INSTRUCTIONS TO FOLLOW ->
Copy the lines of the material below word for word, starting at the line containing "pose: elev=318.1 azim=292.8" and ending at the line containing "Dot at: (311, 309)", both included.

(Dataset records)
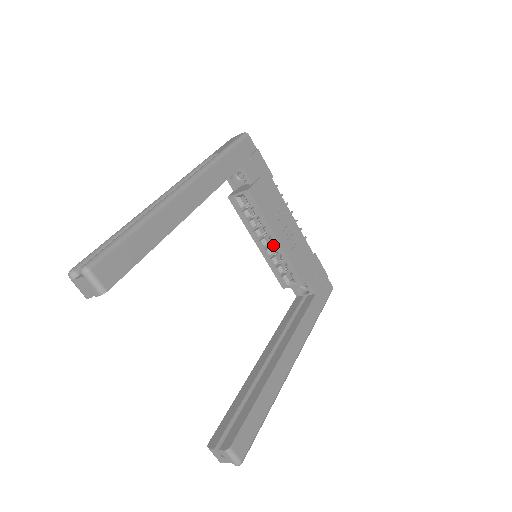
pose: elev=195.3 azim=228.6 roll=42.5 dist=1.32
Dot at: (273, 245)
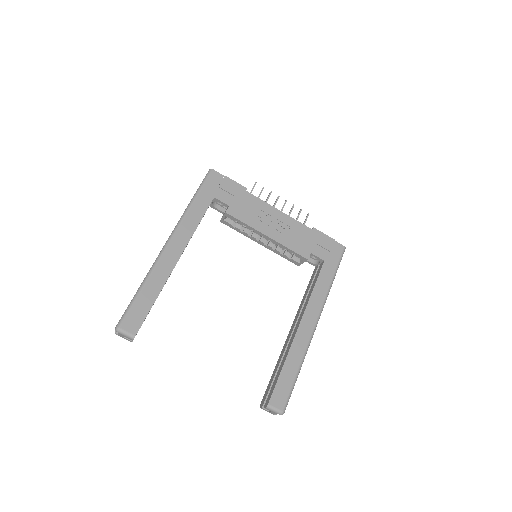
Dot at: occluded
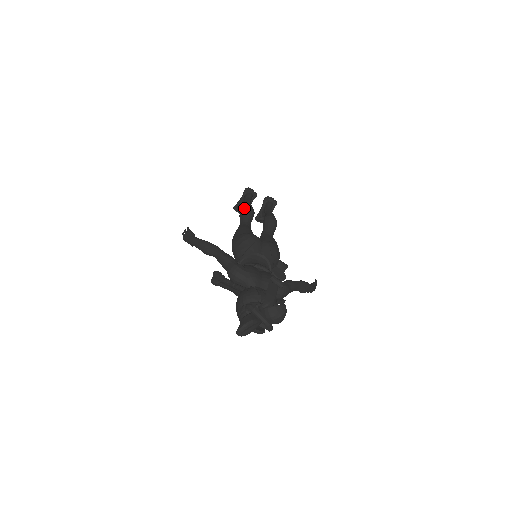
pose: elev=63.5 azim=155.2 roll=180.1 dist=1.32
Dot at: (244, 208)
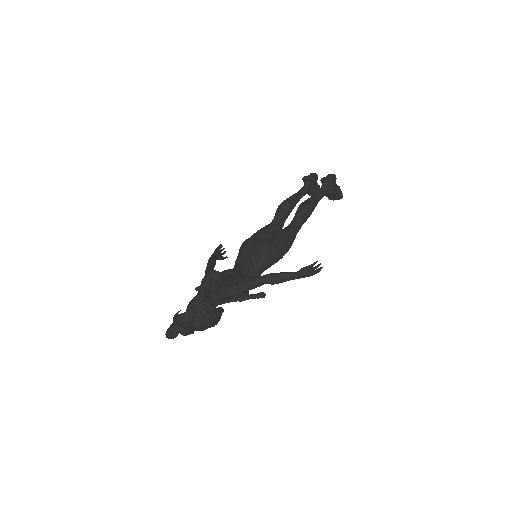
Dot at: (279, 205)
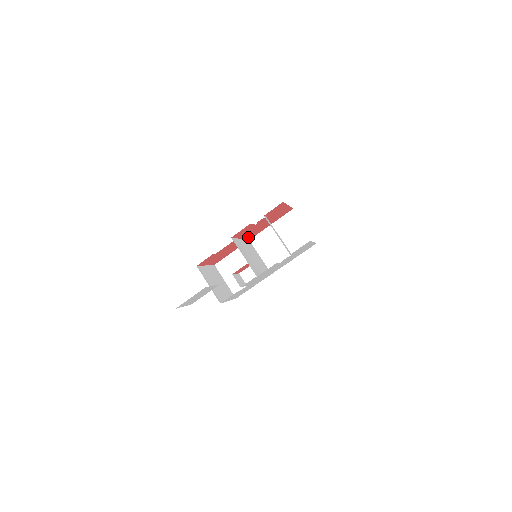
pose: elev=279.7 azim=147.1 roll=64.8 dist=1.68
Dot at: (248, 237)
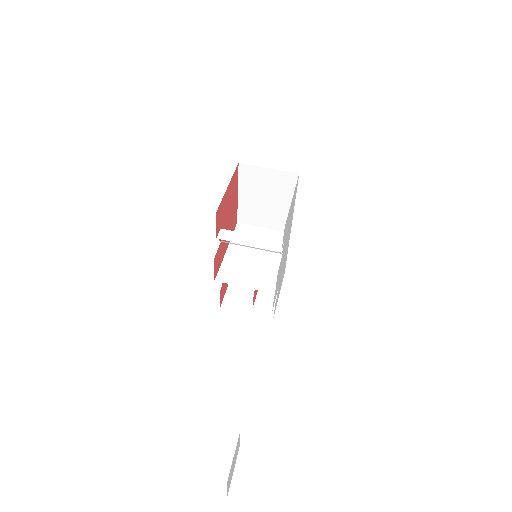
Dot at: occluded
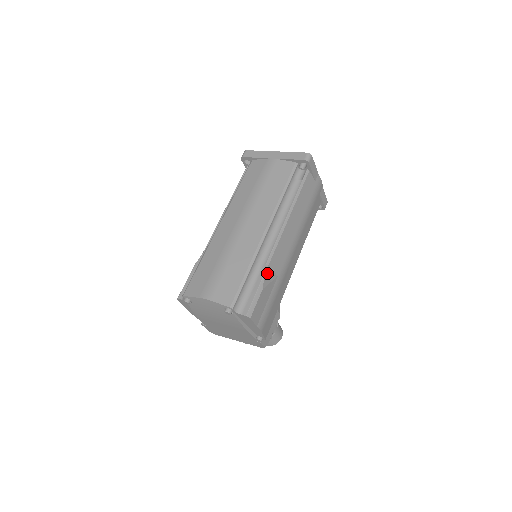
==
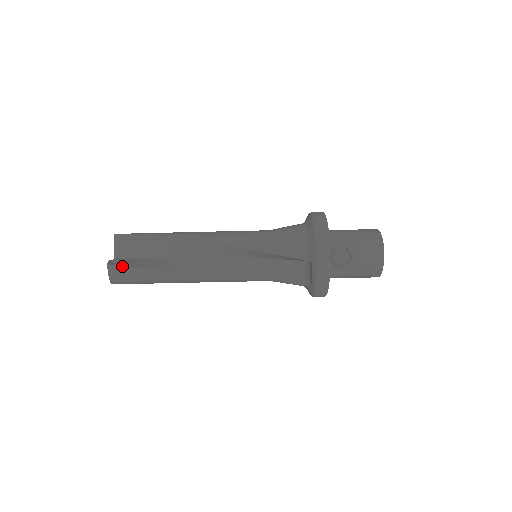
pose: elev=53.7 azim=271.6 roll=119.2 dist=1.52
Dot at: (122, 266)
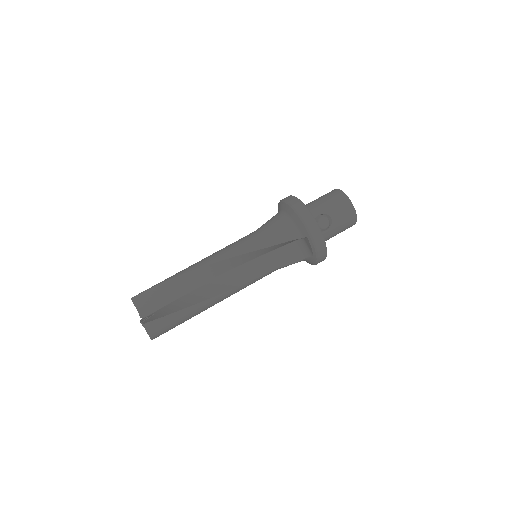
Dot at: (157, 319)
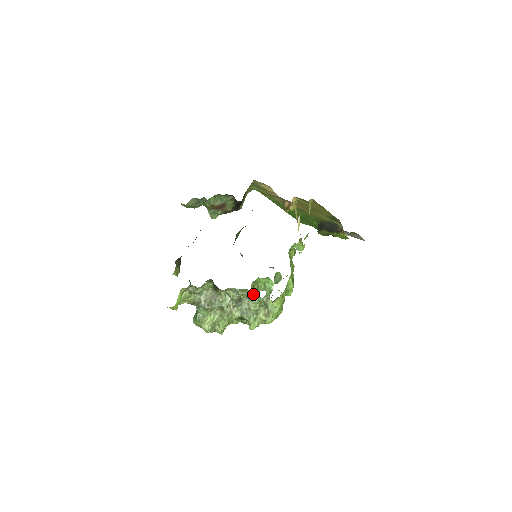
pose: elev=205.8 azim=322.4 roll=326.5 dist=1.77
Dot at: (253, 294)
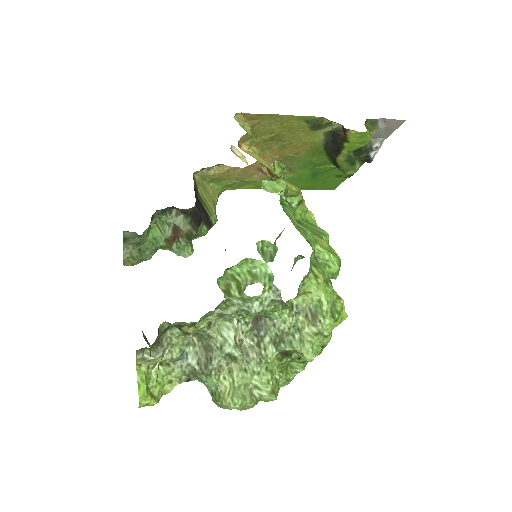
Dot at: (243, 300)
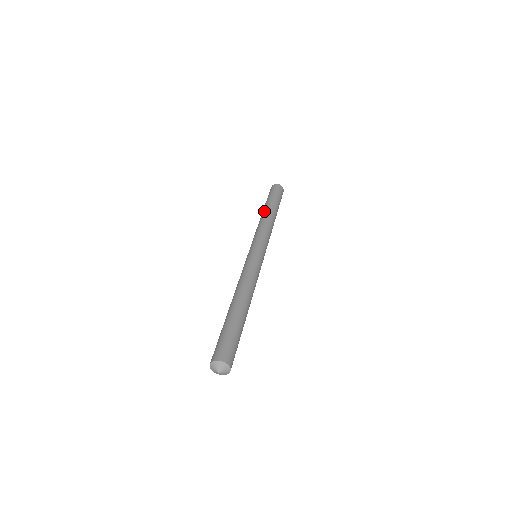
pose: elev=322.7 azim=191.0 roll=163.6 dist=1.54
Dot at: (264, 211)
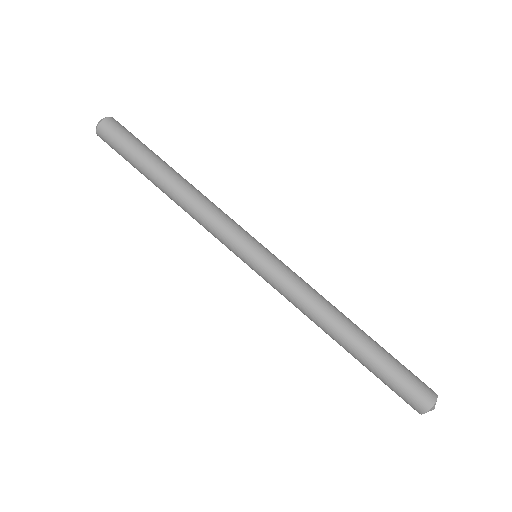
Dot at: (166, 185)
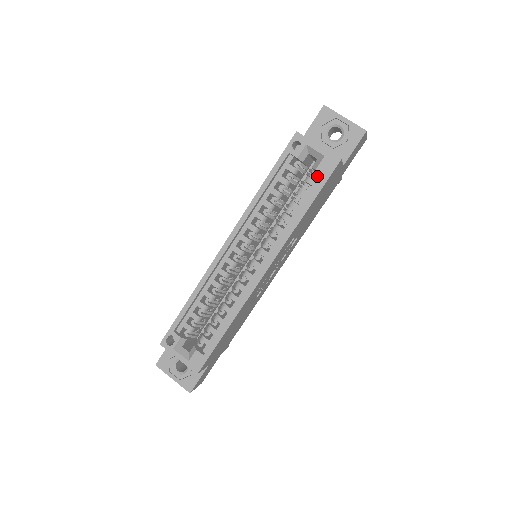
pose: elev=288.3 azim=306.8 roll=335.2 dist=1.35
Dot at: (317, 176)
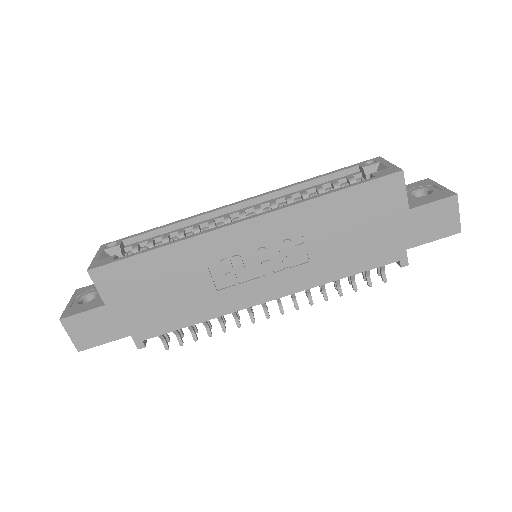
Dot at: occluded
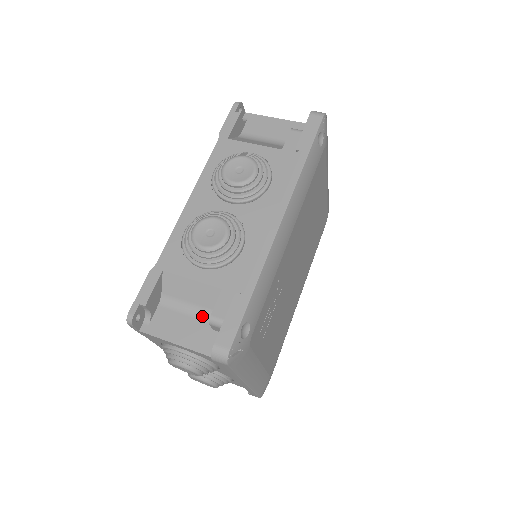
==
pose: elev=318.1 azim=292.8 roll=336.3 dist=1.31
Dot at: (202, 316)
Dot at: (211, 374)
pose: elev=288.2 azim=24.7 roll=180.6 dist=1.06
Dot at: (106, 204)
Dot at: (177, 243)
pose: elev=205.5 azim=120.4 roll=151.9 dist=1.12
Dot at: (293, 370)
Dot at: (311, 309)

CORRECT RESULT ->
pose: elev=318.1 azim=292.8 roll=336.3 dist=1.31
Dot at: (202, 316)
Dot at: (211, 374)
pose: elev=288.2 azim=24.7 roll=180.6 dist=1.06
Dot at: (106, 204)
Dot at: (177, 243)
pose: elev=205.5 azim=120.4 roll=151.9 dist=1.12
Dot at: (293, 370)
Dot at: (311, 309)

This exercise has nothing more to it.